Work instruction → Copy out the lines in the records below, from the line with "Зимой самое время" to the line with "Шампунь и кондиционер выбираем одной марки и", keeping both of those lines.

Available data →

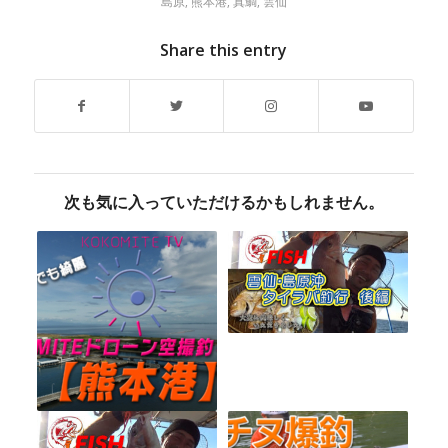
島原
,
熊本港
,
真鯛
,
雲仙
Share this entry
次も気に入っていただけるかもしれません。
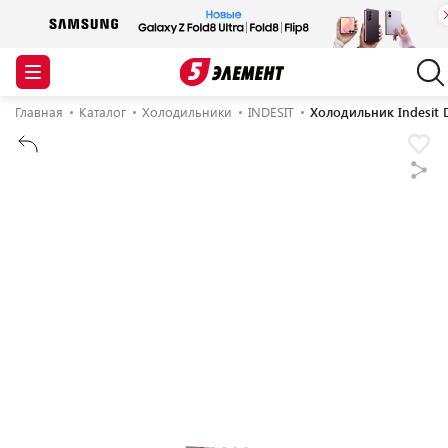
Главная
Каталог
Холодильники
INDESIT
Холодильник Indesit 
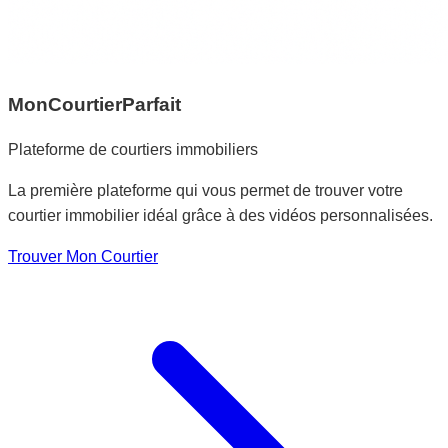
MonCourtierParfait
Plateforme de courtiers immobiliers
La première plateforme qui vous permet de trouver votre
courtier immobilier idéal grâce à des vidéos personnalisées.
Trouver Mon Courtier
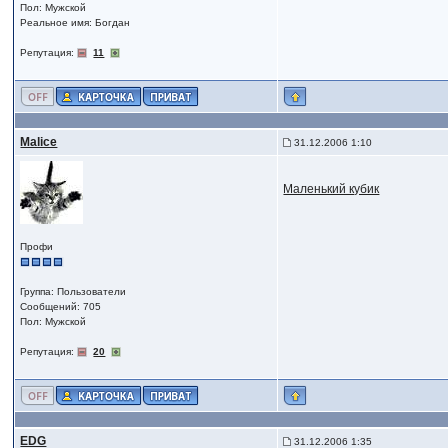
Пол: Мужской
Реальное имя: Богдан
Репутация:
11
Malice
31.12.2006 1:10
Маленький кубик
Профи
Группа: Пользователи
Сообщений: 705
Пол: Мужской
Репутация:
20
EDG
31.12.2006 1:35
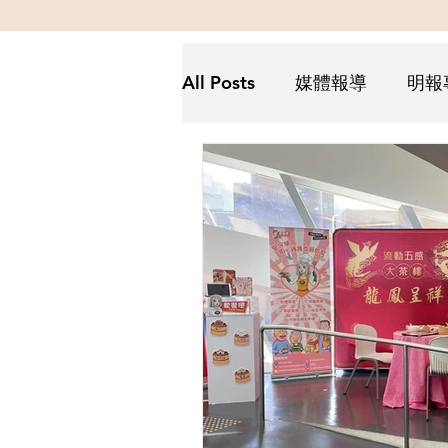
All Posts
媒體報導
明報
Futurus解密
Futurus抗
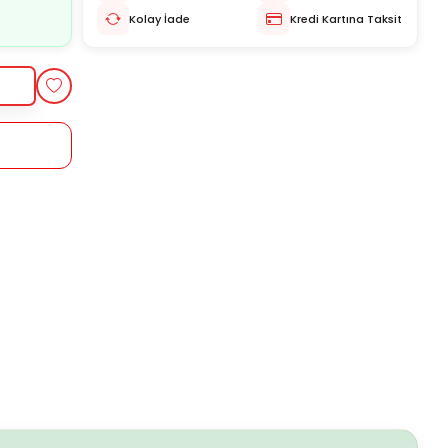
Kolay İade
Kredi Kartına Taksit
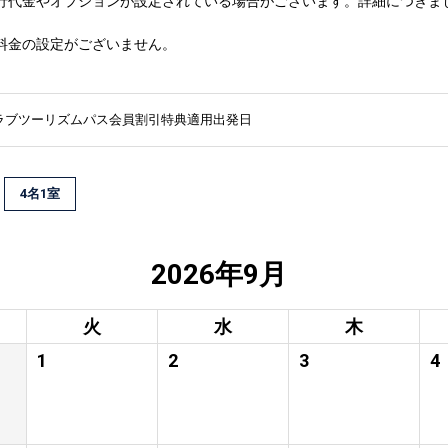
行代金やオプションが設定されている場合がございます。詳細につきま
料金の設定がございません。
ラブツーリズムパス会員割引特典適用出発日
4名1室
2026年9月
火
水
木
1
2
3
4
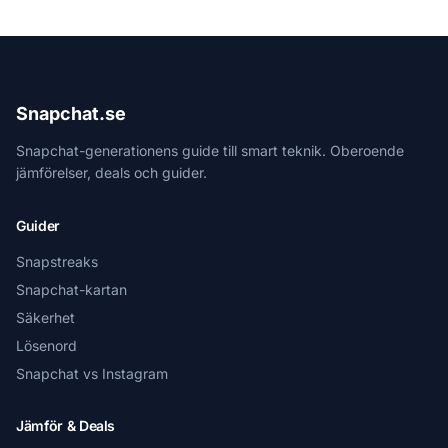
Snapchat.se
Snapchat-generationens guide till smart teknik. Oberoende
jämförelser, deals och guider.
Guider
Snapstreaks
Snapchat-kartan
Säkerhet
Lösenord
Snapchat vs Instagram
Jämför & Deals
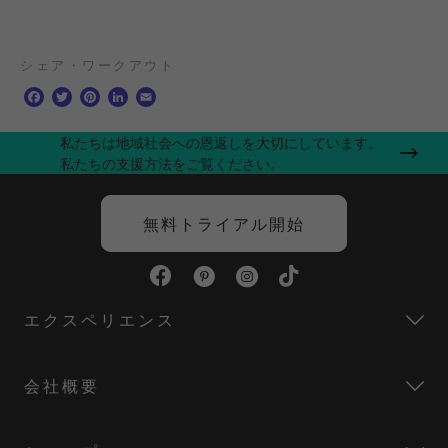
シェア・ワークアウト
F
T
P
L
E
a
w
i
i
m
c
i
n
n
a
私たちは地域社会への恩返しを大切にしています。
e
t
t
k
i
私たちの支援方法をご覧ください。
b
t
e
e
l
o
e
r
d
o
r
e
I
無料トライアル開始
k
s
n
t
エクスペリエンス
会社概要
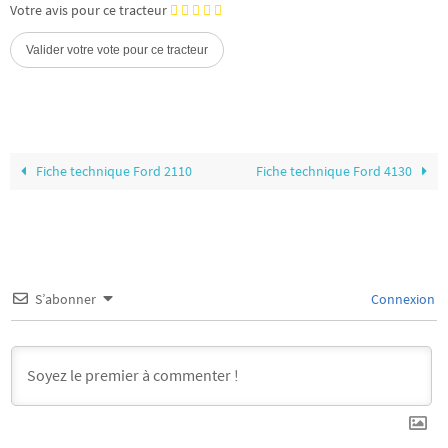
Votre avis pour ce tracteur
Fiche technique Ford 2110
Fiche technique Ford 4130
S’abonner
Connexion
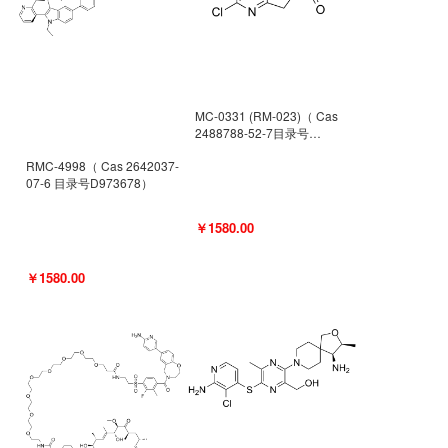
MC-0331 (RM-023)（ Cas
2488788-52-7目录号
D962494）
RMC-4998（ Cas 2642037-
07-6 目录号D973678）
￥1580.00
￥1580.00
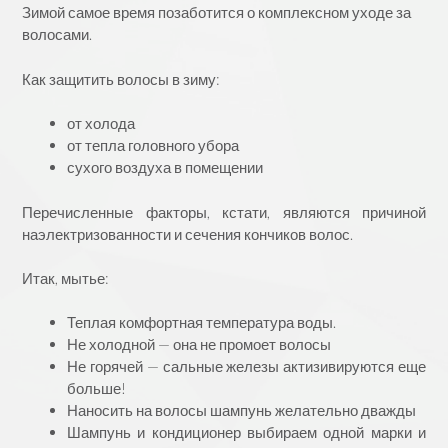
Зимой самое время позаботится о комплексном уходе за
волосами.
Как защитить волосы в зиму:
от холода
от тепла головного убора
сухого воздуха в помещении
Перечисленные факторы, кстати, являются причиной
наэлектризованности и сечения кончиков волос.
⠀
Итак, мытье:
Теплая комфортная температура воды.
Не холодной — она не промоет волосы
Не горячей — сальные железы актизивируются еще
больше!
Наносить на волосы шампунь желательно дважды
Шампунь и кондиционер выбираем одной марки и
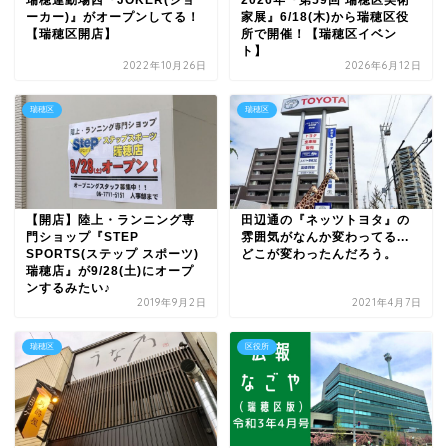
ーカー)』がオープンしてる！
家展』6/18(木)から瑞穂区役
【瑞穂区開店】
所で開催！【瑞穂区イベン
ト】
2022年10月26日
2026年6月12日
瑞穂区
瑞穂区
【開店】陸上・ランニング専
田辺通の『ネッツトヨタ』の
門ショップ『STEP
雰囲気がなんか変わってる...
SPORTS(ステップ スポーツ)
どこが変わったんだろう。
瑞穂店』が9/28(土)にオープ
ンするみたい♪
2019年9月2日
2021年4月7日
瑞穂区
区役所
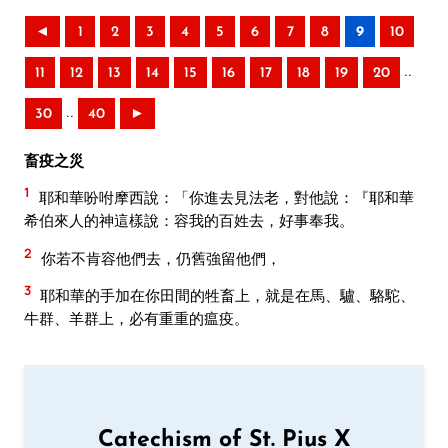
◄
1
2
3
4
5
6
7
8
9
10
..
11
12
13
14
15
16
17
18
19
20
..
30
40
►
畜疫之災
1
耶和華吩咐摩西說：「你進去見法老，對他說：『耶和華
希伯來人的神這樣說：容我的百姓去，好事奉我。
2
你若不肯容他們去，仍舊強留他們，
3
耶和華的手加在你田間的牲畜上，就是在馬、驢、駱駝、
牛群、羊群上，必有重重的瘟疫。
Catechism of St. Pius X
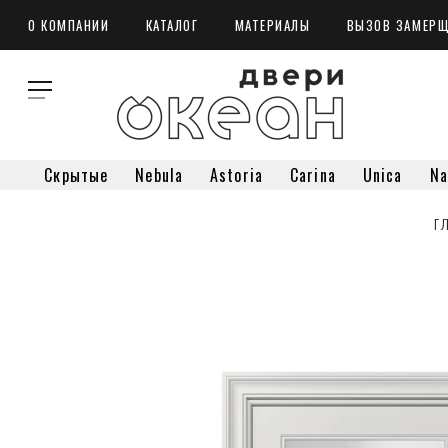
О КОМПАНИИ
КАТАЛОГ
МАТЕРИАЛЫ
ВЫЗОВ ЗАМЕР
Скрытые
Nebula
Astoria
Carina
Unica
Na
Г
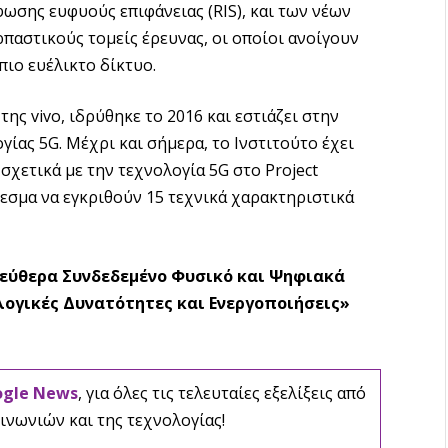
ωσης ευφυούς επιφάνειας (RIS), και των νέων
παστικούς τομείς έρευνας, οι οποίοι ανοίγουν
πιο ευέλικτο δίκτυο.
της vivo, ιδρύθηκε το 2016 και εστιάζει στην
γίας 5G. Μέχρι και σήμερα, το Ινστιτούτο έχει
σχετικά με την τεχνολογία 5G στο Project
λεσμα να εγκριθούν 15 τεχνικά χαρακτηριστικά
λεύθερα Συνδεδεμένο Φυσικό και Ψηφιακά
λογικές Δυνατότητες και Ενεργοποιήσεις»
ogle News
, για όλες τις τελευταίες εξελίξεις από
ινωνιών και της τεχνολογίας!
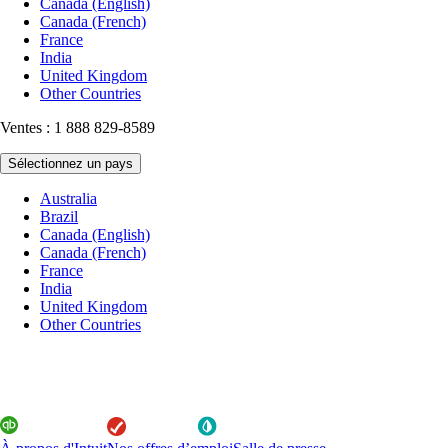
Canada (English)
Canada (French)
France
India
United Kingdom
Other Countries
Ventes : 1 888 829-8589
Sélectionnez un pays
Australia
Brazil
Canada (English)
Canada (French)
France
India
United Kingdom
Other Countries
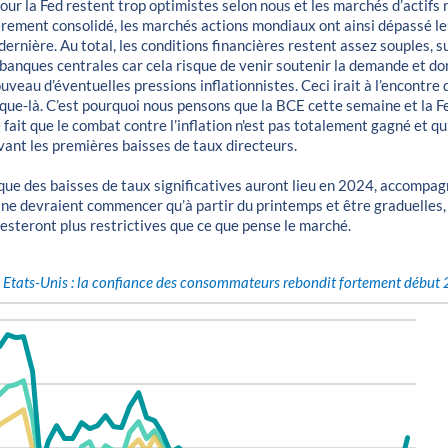
our la Fed restent trop optimistes selon nous et les marchés d’actifs 
èrement consolidé, les marchés actions mondiaux ont ainsi dépassé le
ernière. Au total, les conditions financières restent assez souples, 
 banques centrales car cela risque de venir soutenir la demande et do
uveau d’éventuelles pressions inflationnistes. Ceci irait à l’encontre
usque-là. C’est pourquoi nous pensons que la BCE cette semaine et la 
e fait que le combat contre l’inflation n'est pas totalement gagné et qu
ant les premières baisses de taux directeurs.
ue des baisses de taux significatives auront lieu en 2024, accompag
es ne devraient commencer qu’à partir du printemps et être graduelles, 
esteront plus restrictives que ce que pense le marché.
2
Etats-Unis : la confiance des consommateurs rebondit fortement début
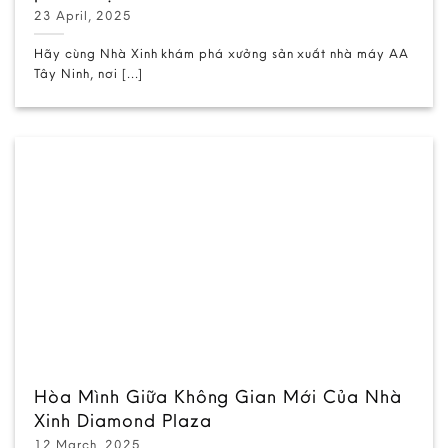
23 April, 2025
Hãy cùng Nhà Xinh khám phá xưởng sản xuất nhà máy AA
Tây Ninh, nơi [...]
Hòa Mình Giữa Không Gian Mới Của Nhà
Xinh Diamond Plaza
12 March, 2025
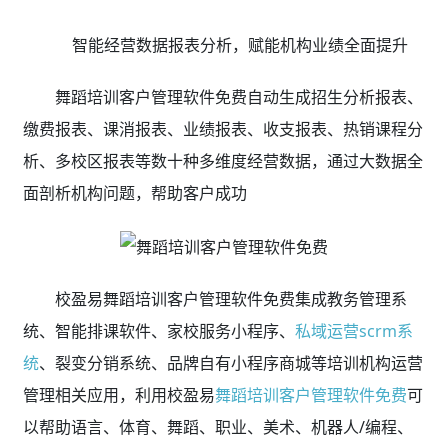
智能经营数据报表分析，赋能机构业绩全面提升
舞蹈培训客户管理软件免费自动生成招生分析报表、
缴费报表、课消报表、业绩报表、收支报表、热销课程分
析、多校区报表等数十种多维度经营数据，通过大数据全
面剖析机构问题，帮助客户成功
校盈易舞蹈培训客户管理软件免费集成教务管理系
统、智能排课软件、家校服务小程序、
私域运营scrm系
统
、裂变分销系统、品牌自有小程序商城等培训机构运营
管理相关应用，利用校盈易
舞蹈培训客户管理软件免费
可
以帮助语言、体育、舞蹈、职业、美术、机器人/编程、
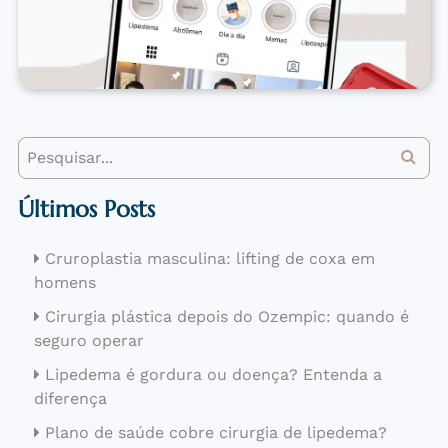
Últimos Posts
Cruroplastia masculina: lifting de coxa em
homens
Cirurgia plástica depois do Ozempic: quando é
seguro operar
Lipedema é gordura ou doença? Entenda a
diferença
Plano de saúde cobre cirurgia de lipedema?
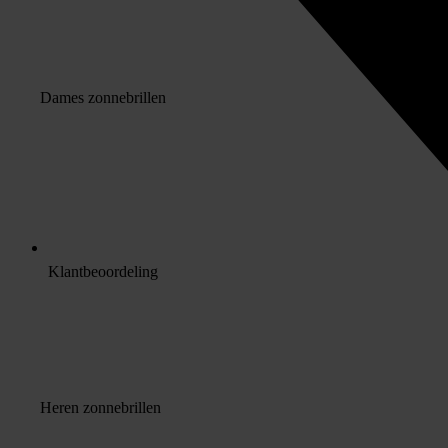
Dames zonnebrillen
Klantbeoordeling
Heren zonnebrillen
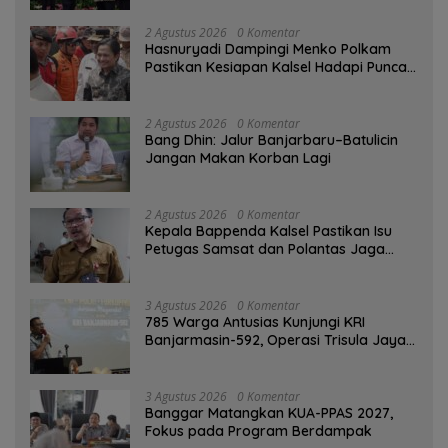
2 Agustus 2026
0 Komentar
Hasnuryadi Dampingi Menko Polkam
Pastikan Kesiapan Kalsel Hadapi Puncak
Musim Kemarau
2 Agustus 2026
0 Komentar
Bang Dhin: Jalur Banjarbaru–Batulicin
Jangan Makan Korban Lagi
2 Agustus 2026
0 Komentar
Kepala Bappenda Kalsel Pastikan Isu
Petugas Samsat dan Polantas Jaga
SPBU Mulai 1 Agustus Adalah Hoaks
3 Agustus 2026
0 Komentar
785 Warga Antusias Kunjungi KRI
Banjarmasin-592, Operasi Trisula Jaya
Tinggalkan Kesan di Kotabaru
3 Agustus 2026
0 Komentar
‎Banggar Matangkan KUA-PPAS 2027,
Fokus pada Program Berdampak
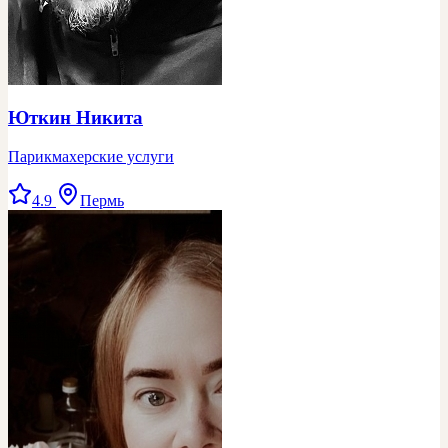
Юткин Никита
Парикмахерские услуги
4.9
Пермь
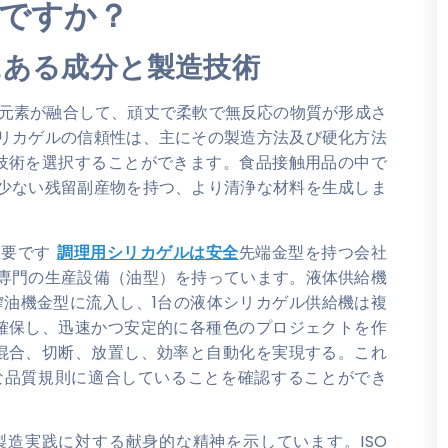
ですか？
にある成分と製造技術
元素が融合して、頑丈で柔軟で無反応の物質が形成さ
リカゲルの信頼性は、主にその製造方法及び硬化方法
技術を選択することができます。食品接触用品の中で
少ない残留副産物を持つ、より清浄な材料を生成しま
重要です
調理用シリカゲルは安全
先端金型を持つ会社
専門の生産設備（油型）を持っています。液体供給機
搾油機金型に流入し、1台の液体シリカゲル供給機は複
確保し、迅速かつ安定的に各種色のプロジェクトを作
混合、切断、放置し、効率と自動化を実現する。これ
な品質規則に適合していることを確認することができ
造実践に対する献身的な精神を示しています。ISO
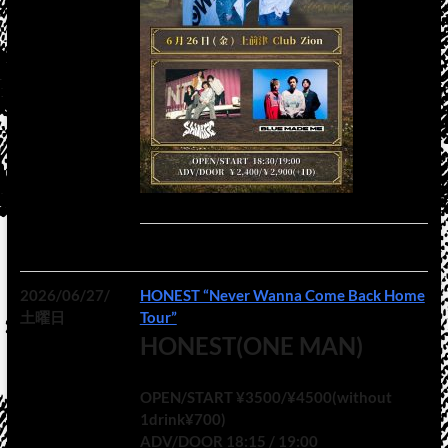
2026/06/27/
HONEST “Never Wanna Come Back Home
土曜日
Tour”
HONEST(ONE MAN)
OPEN/START ¥3500/¥4500(without
1drink¥700)
ADV/DOOR 18:15 / 19:00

Solution →
Зимой самое время позаботится о комплексном уходе за
волосами.
Как защитить волосы в зиму:
от холода
от тепла головного убора
сухого воздуха в помещении
Перечисленные факторы, кстати, являются причиной
наэлектризованности и сечения кончиков волос.
⠀
Итак, мытье:
Теплая комфортная температура воды.
Не холодной — она не промоет волосы
Не горячей — сальные железы актизивируются еще
больше!
Наносить на волосы шампунь желательно дважды
Шампунь и кондиционер выбираем одной марки и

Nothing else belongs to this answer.